All these storylines have one thing in common: they started with the characters facing intractable problems that, to the extent they were “solved” at all, left the characters in an even worse place with even bigger problems. One of the miracles of this show is how expertly it continues to ratchet up the tension, making it increasingly difficult to see any kind of happy ending for anyone, no matter their national allegiance, illustrating the true theme of the series as a whole: the corrosive nature of mutual suspicion.

That theme continues in season 5, even if Phillip and Elizabeth’s vacation most definitely does not. In addition to managing Paige’s increasingly dangerous relationship with the FBI agent’s kid across the street, they’ve got to manage her PTSD from the incident with the muggers. Unbeknowst to them, Phillip’s son from before he and Elizabeth were sent to the US is on his way to find him. They’ve got new cover identities as an airline pilot and stewardess, complete with (another) giant house and an adopted Vietnamese son, working to get close to the family of a Russian defector apparently working on a plot to attack the Soviet food supply, even as Oleg, now safe back in the Soviet Union, begins an investigation into corruption in Soviet food administration agencies. “Everyone knows the Soviets don’t play by the rules,” Stan is told by a superior, and though the Glanders weapon was indeed beyond the pale, a U.S. attack on Soviet agriculture would be no more defensible. In the early episodes of season 5 (I’ve seen the first three), there is enough to keep the wavering Jenningses, who are finding it harder and harder to imagine any kind of Russian homecoming, in line. Though their younger child, Henry, is still in the dark about what his parents (and now his sister) are really up to and Paige has her doubts, Tuan (the fake Vietnamese adoptee) is like the hardcore true-believer disciple they never had, showing them that however difficult it may be to have to manage the truth for their kids, the alternative may be even worse.

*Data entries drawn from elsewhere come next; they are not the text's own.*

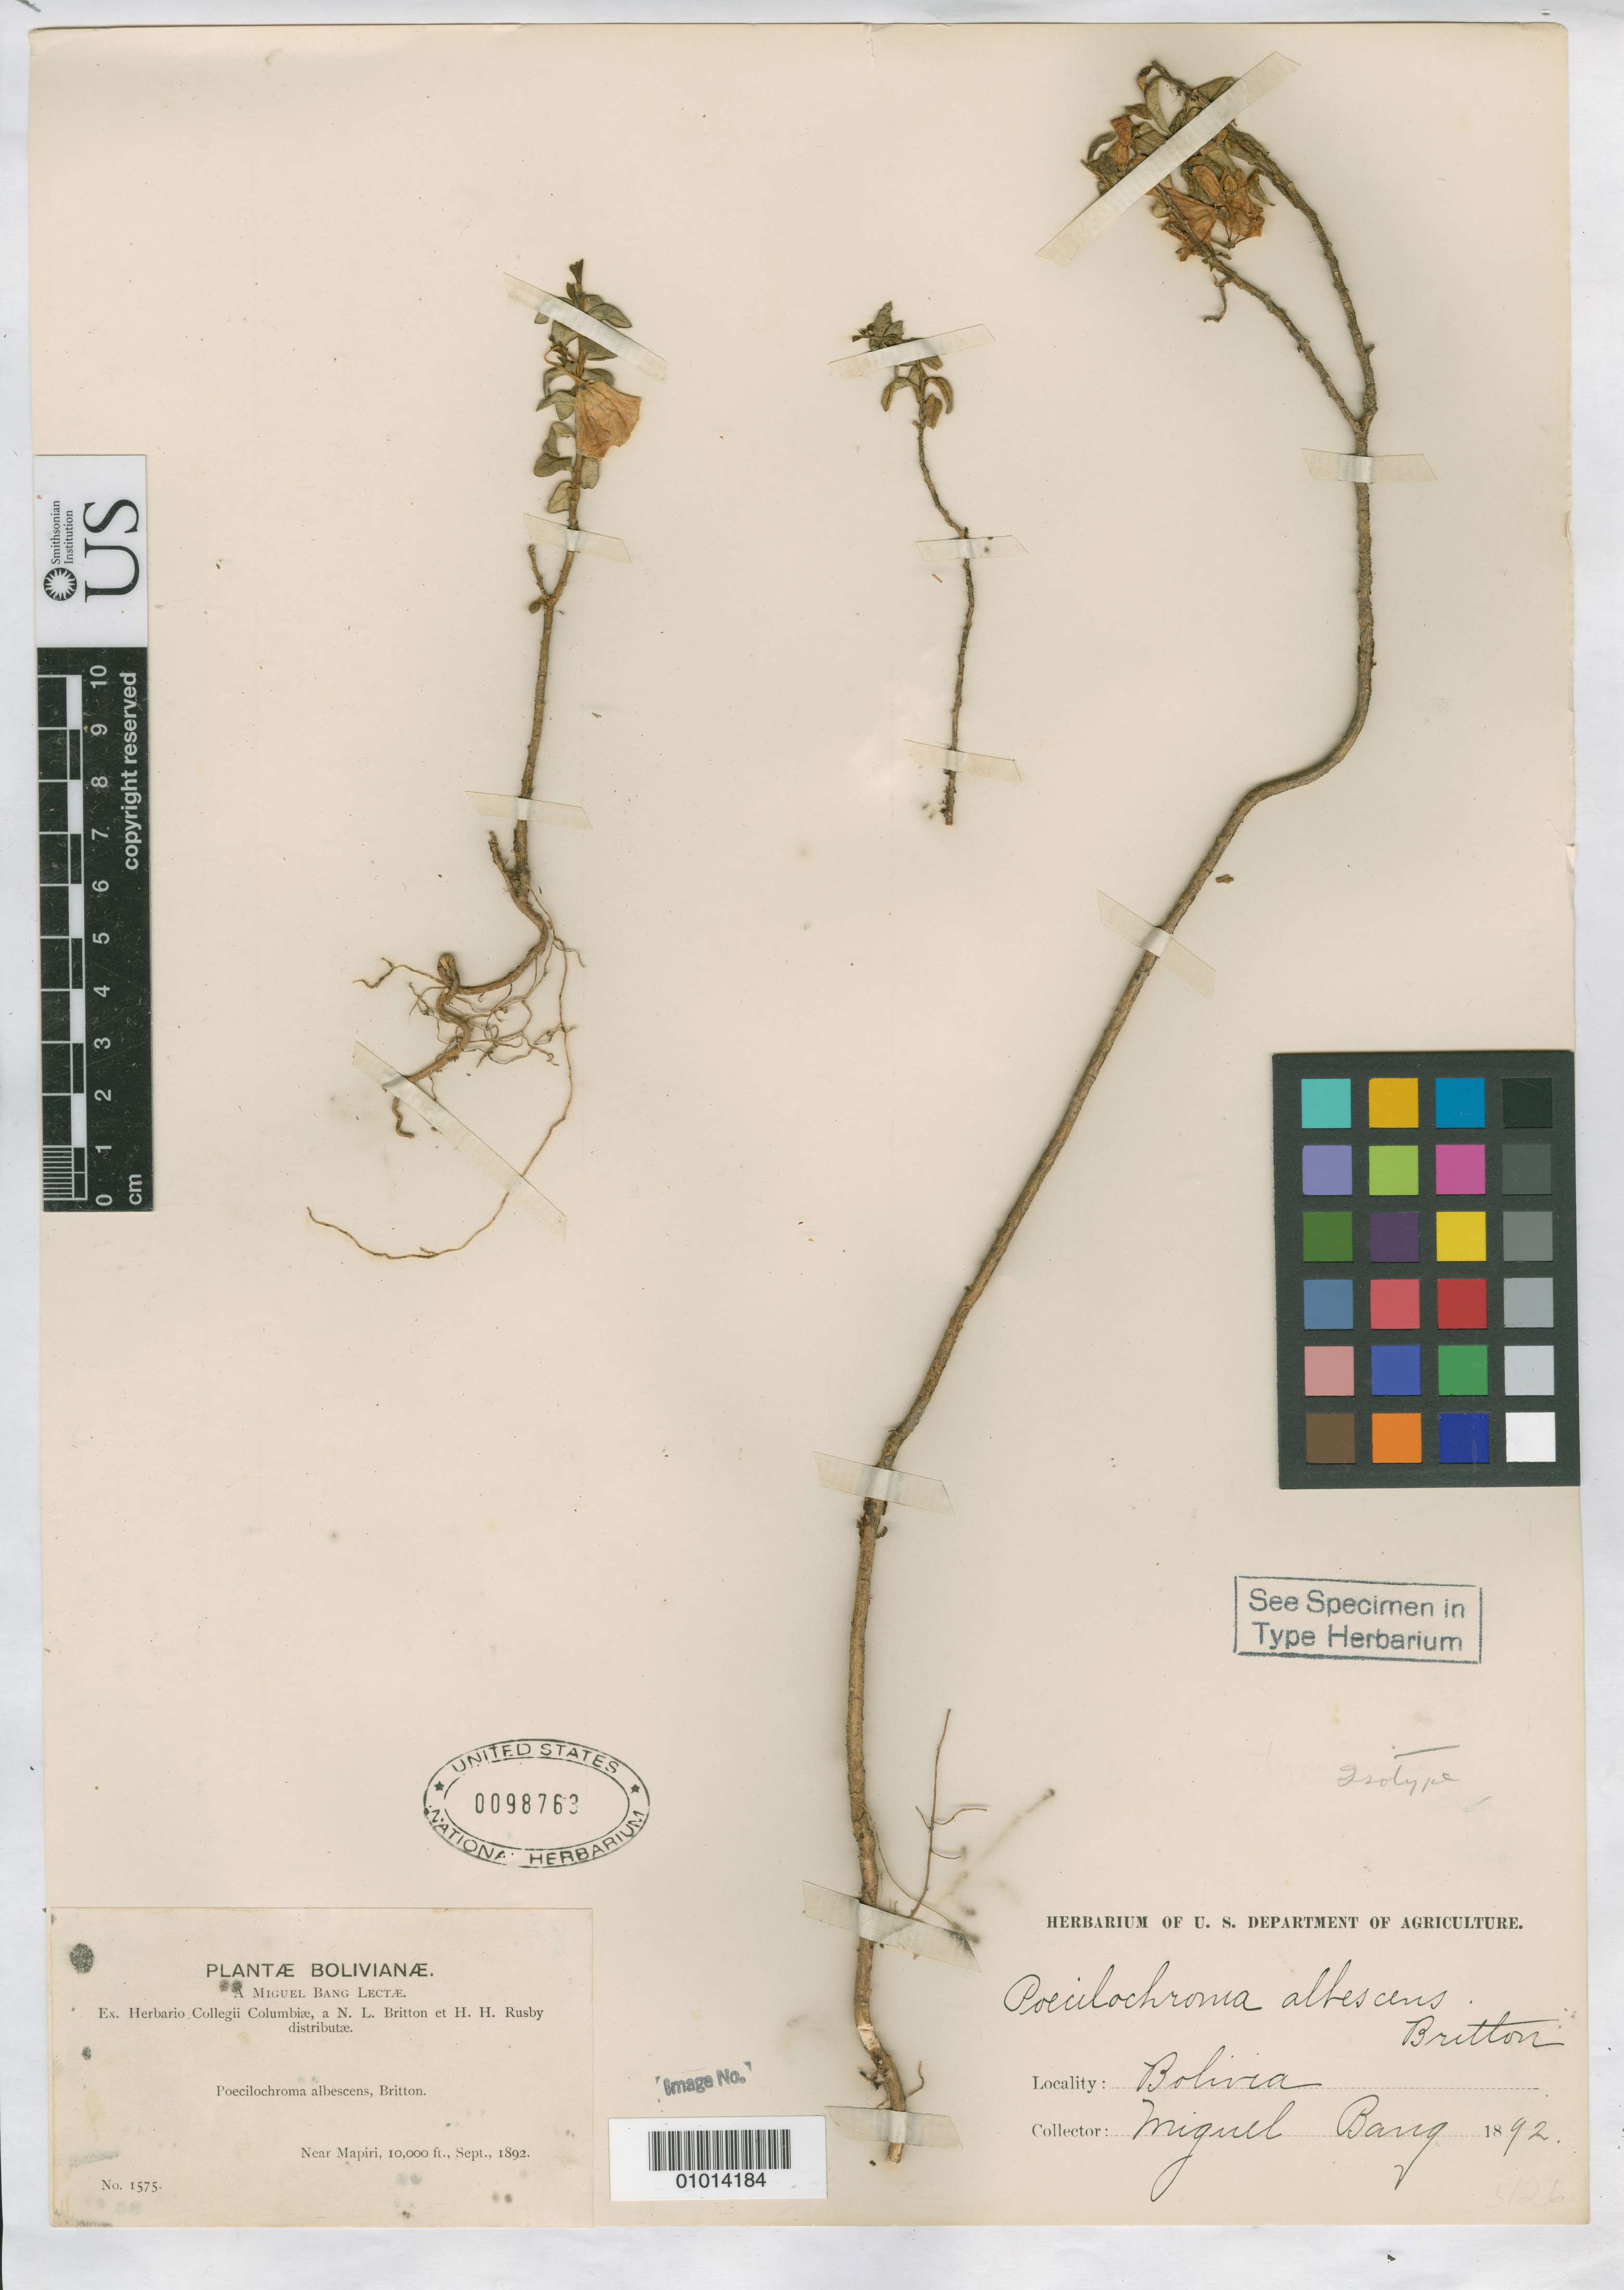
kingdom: Plantae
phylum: Tracheophyta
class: Magnoliopsida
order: Solanales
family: Solanaceae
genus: Poecilochroma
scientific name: Poecilochroma albescens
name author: Britton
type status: Isosyntype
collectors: M. Bang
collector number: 1575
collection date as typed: Sep 1892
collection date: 1892-09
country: Bolivia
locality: Near Mapiri.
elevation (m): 3048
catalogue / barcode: US 98763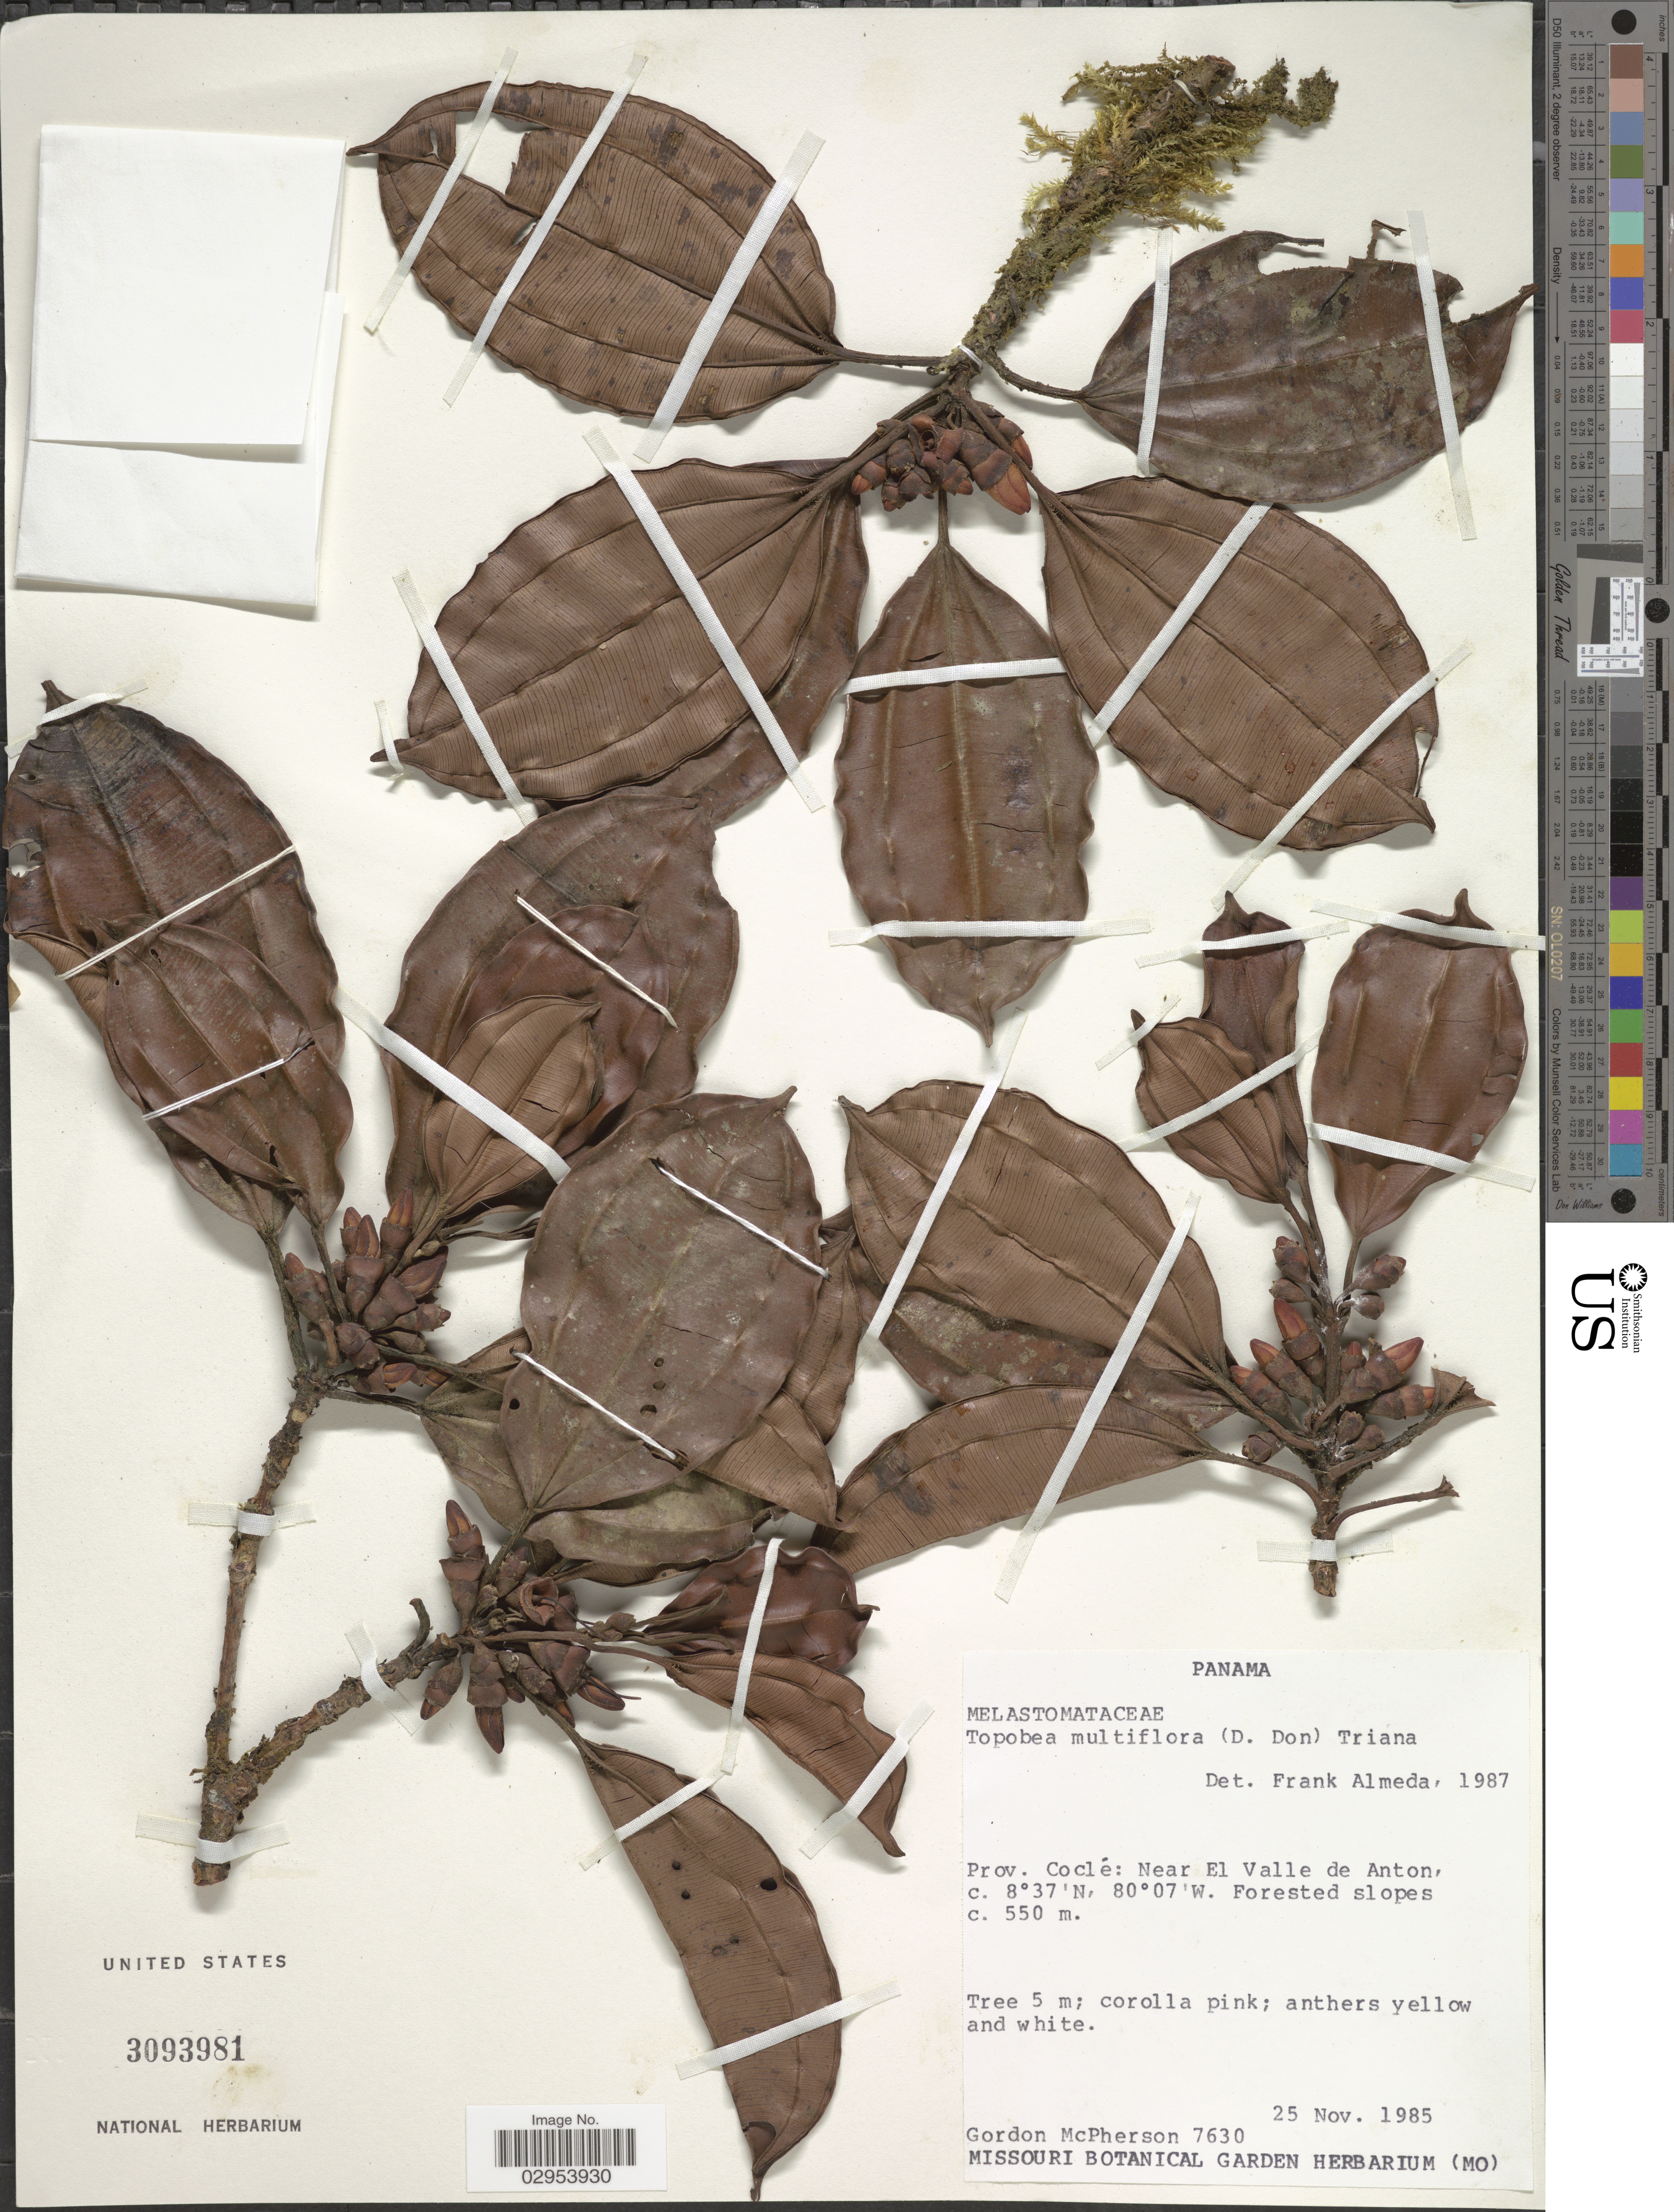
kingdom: Plantae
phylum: Tracheophyta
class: Magnoliopsida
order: Myrtales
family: Melastomataceae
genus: Topobea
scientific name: Topobea multiflora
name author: (D. Don) Triana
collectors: G. D. McPherson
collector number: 7630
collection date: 1985-11-25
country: Panama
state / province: Coclé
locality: Near El Valle de Anton.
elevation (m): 550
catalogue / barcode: US 3093981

For fans of The Americans, I don’t know what else to tell you except this is another season of The Americans, as tightly plotted and as unbearably tense as each season before it. For non-fans of the show, I would strongly encourage you to get caught up (seasons 1-4 are available on Amazon) in time for the end of this season and the sixth and final season coming next year. Superior writing, superior performances, superior soundtrack choices (Devo and Roxy Music both turn up in the early episodes) and superior disguises (at long last, Phillip gets to try out a cowboy look) make for superior TV. We all know what happened to the Soviet Union, so we all know where this story is going, but I wouldn’t miss the telling for all the tea in Russia.

New episodes of The Americans air at 10pm ET Tuesdays on FX and will be available next day on demand.